1) There are a few scrapes down the sides of the boat that I assume need to be filled in before the boat is painted. How should I go about fixing these?

2) There is one pretty good gouge/ding in a strake on the bottom of the boat. It is probably 3 inches long by 1/2 - 1 inch wide.What are some of the ways I can go about repairing this?

The more specific and detailed the better since this will be my first time working on a fiberglass boat, however any tips and advice is greatly appreciated.


----------



## timemachine (Sep 1, 2014)

youtube has EVERYTHING demonstrated. Plus take a look at the west system fiberglass repair manual.


----------



## Gramps (Nov 1, 2007)

Post up some pictures and that'll help with the remedy.

For the scrapes start by sanding back the gelcoat and filling with a fairing filler if they are superficial, may need something different if the glass is damaged.

Gouge/ding could require some new glass and fairing, really need to see that one.

Epoxy is my resin of choice, just flat out easier to use and will bond to nearly anything.

One Youtube channel I like, especially for the "Hole in my Hull" series is Boatworks Today. Ol' boy is from the NW, inhaled too much resin, and in turn is a hoot!


----------



## JRyno10 (Feb 3, 2014)

Thanks timemachine for the YouTube suggestion and Gramps for the channel to look at. I will definitely check that out.

After flipping the boat for the first time there are a few more areas that will need some love than I initially saw. Here are some pictures.

*1)*


*2)*

*
3)*


*4)*


*5)*


----------



## Net 30 (Mar 24, 2012)

Looks like the poor girl has been used pretty hard.
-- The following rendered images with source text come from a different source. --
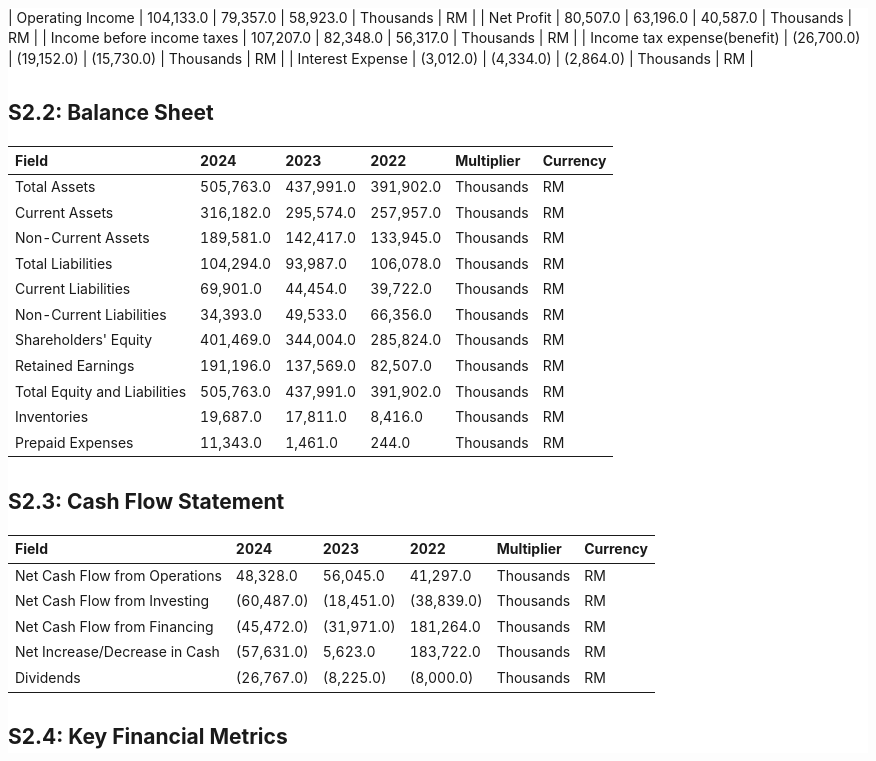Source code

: | Operating Income | 104,133.0 | 79,357.0 | 58,923.0 | Thousands | RM |
| Net Profit | 80,507.0 | 63,196.0 | 40,587.0 | Thousands | RM |
| Income before income taxes | 107,207.0 | 82,348.0 | 56,317.0 | Thousands | RM |
| Income tax expense(benefit) | (26,700.0) | (19,152.0) | (15,730.0) | Thousands | RM |
| Interest Expense | (3,012.0) | (4,334.0) | (2,864.0) | Thousands | RM |


## S2.2: Balance Sheet

| Field | 2024 | 2023 | 2022 | Multiplier | Currency |
| :---- | :---- | :---- | :---- | :---- | :---- |
| Total Assets | 505,763.0 | 437,991.0 | 391,902.0 | Thousands | RM |
| Current Assets | 316,182.0 | 295,574.0 | 257,957.0 | Thousands | RM |
| Non-Current Assets | 189,581.0 | 142,417.0 | 133,945.0 | Thousands | RM |
| Total Liabilities | 104,294.0 | 93,987.0 | 106,078.0 | Thousands | RM |
| Current Liabilities | 69,901.0 | 44,454.0 | 39,722.0 | Thousands | RM |
| Non-Current Liabilities | 34,393.0 | 49,533.0 | 66,356.0 | Thousands | RM |
| Shareholders' Equity | 401,469.0 | 344,004.0 | 285,824.0 | Thousands | RM |
| Retained Earnings | 191,196.0 | 137,569.0 | 82,507.0 | Thousands | RM |
| Total Equity and Liabilities | 505,763.0 | 437,991.0 | 391,902.0 | Thousands | RM |
| Inventories | 19,687.0 | 17,811.0 | 8,416.0 | Thousands | RM |
| Prepaid Expenses | 11,343.0 | 1,461.0 | 244.0 | Thousands | RM |


## S2.3: Cash Flow Statement

| Field | 2024 | 2023 | 2022 | Multiplier | Currency |
| :---- | :---- | :---- | :---- | :---- | :---- |
| Net Cash Flow from Operations | 48,328.0 | 56,045.0 | 41,297.0 | Thousands | RM |
| Net Cash Flow from Investing | (60,487.0) | (18,451.0) | (38,839.0) | Thousands | RM |
| Net Cash Flow from Financing | (45,472.0) | (31,971.0) | 181,264.0 | Thousands | RM |
| Net Increase/Decrease in Cash | (57,631.0) | 5,623.0 | 183,722.0 | Thousands | RM |
| Dividends | (26,767.0) | (8,225.0) | (8,000.0) | Thousands | RM |


## S2.4: Key Financial Metrics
If the one image is the bottom of the transom you might be dealing with more than fixing a "few" scrapes and dings. Waterlogged transoms are not for the weak of heart! YouTube might not provide enough instruction for a beginner…but best of luck if you decide to tackle the fixes.


----------



## JRyno10 (Feb 3, 2014)

Net 30, those would be the gouges that I am referring too. Yes, one of the images is the bottom of the transom. However the transom is stout and completely dry. I'm assuming somewhere down the line the transom has been replaced as the boat is most likely from the late 60's.

Of the five images, none of them are brittle, spongy, or soft.

I plan to paint the entire boat afterwards, is this something that I can fix with Marine Tex?


----------



## DuckNut (Apr 3, 2009)

No, marine tex is not appropriate.

From these picks I see air under the gel coat. You need to grind all of that off and then fix with thickened epoxy. Once you start grinding I think you wil find even more areas in need of repair.

The do as gramps said.


----------



## JRyno10 (Feb 3, 2014)

Thanks DuckNut, is there an epoxy that you would recommend? Also, out of curiosity, why isn't Marine Tex appropriate?


----------



## Gramps (Nov 1, 2007)

Yeah air voids in the glass/gelcoat at the chine sucks. I've got a few to fix on mine. It also looks like there is paint over gelcoat? Is that the case?

Marinetex is a pre-thickened epoxy that works OK for small repairs but not suited for this. You need a laminating resin for the new fiberglass and fillers for the glue & fairing you'll have to do. I have used and recommend Marine Epoxy from Boat Builder Central.com in Vero, it is a good quality epoxy, priced well, and my favorite part, it is a 2:1 mix ratio. Some epoxies are 5 or 6:1 which can lead to bad batches that do not set!

You are going to have to grind back at many of those locations and lay in new fiberglass. I'm sorry but to properly repair, it is what it is. The job is not that hard, just a bit complex.


----------